American YouTuber (born 1984)

Adam Montoya (born June 12, 1984), better known as SeaNanners, is an American YouTuber.

==Career==

===Early life and work===
After graduating from San Diego State University, Montoya did freelance work such as filming weddings. During this time, Adam, finding inspiration from other early YouTube gaming commentators, decided to record and upload his own game commentaries.

===Work with Machinima===
On December 3, 2009, Montoya uploaded a video to his channel explaining that he was now partnered with Machinima, Inc. and that they would be posting his gameplay videos on their network channel. On June 14, 2010, Montoya posted a video to his channel stating that he was a full-time employee of Machinima.

===JETPAK===
On November 5, 2014, Montoya announced that he and his associates had launched a multi-channel network, JETPAK. He wanted to create a network that did not contractually take advantage of YouTubers and their channels. The network is operated by former Machinima employees.

===The Paranormal Action Squad===
On November 2, 2016, Montoya announced he would co-star with Scott Robison and Evan Fong in a new YouTube Premium original series, The Paranormal Action Squad. The animated comedy aired on November 16, 2016.

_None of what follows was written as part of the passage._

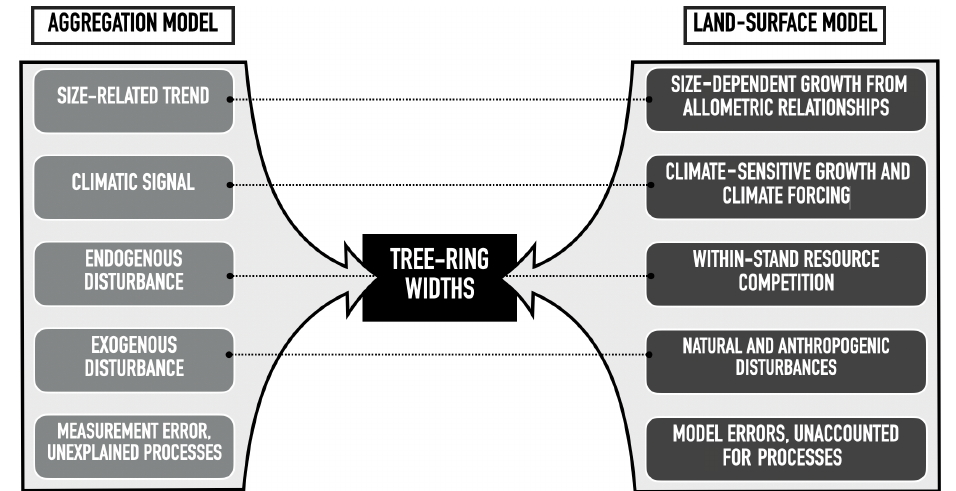
Figure 2. Main drivers of the linear aggregate conceptual model of tree-ring growth (Cook and Kairiukstis, 1990) and the equivalent processes in land-surface models. The dotted lines connect related components. Note that both the aggregation and the land-surface model come with errors, uncertainties, and unaccounted for processes that are not explicitly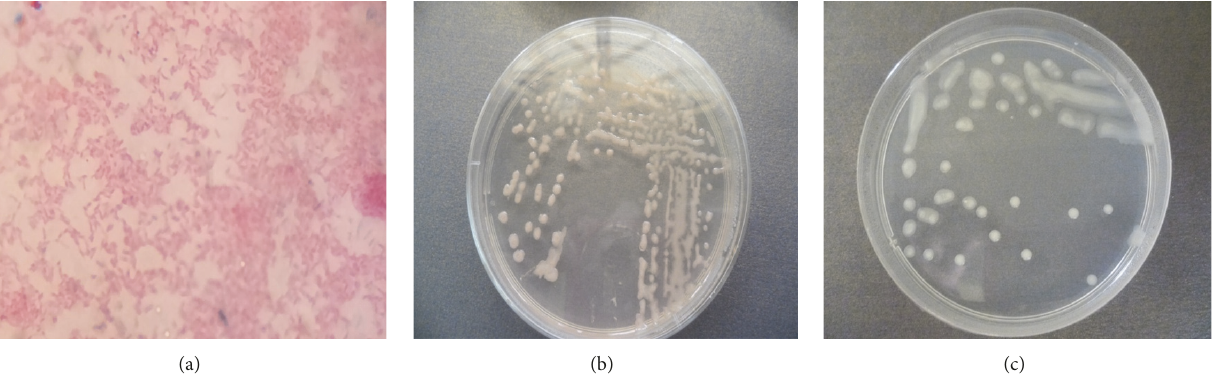
Figure 1: Gram-negative reaction and growth response of rhizobia isolates on YEMA medium containing Congo red. Gram-negative reaction of a fourteen-day-old rhizobia isolate (a); colonies of rhizobia isolate on YEMA media with Congo red (b) and without Congo red (c).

===Break from content creation and return===
In 2018, Montoya slowed down producing YouTube videos, going from at least one video per week for most of his solo career to only releasing five videos in 2018. Montoya did not officially state anything about a permanent retirement, but in guest appearances on friends' videos, he discussed taking a break from YouTube and video creation to get "passive income up and running, whether I'm doing this or doing that [...] looking heavily into real estate". On August 29, 2020, during his return, he cited several reasons such as mental health and stress for his two-year absence.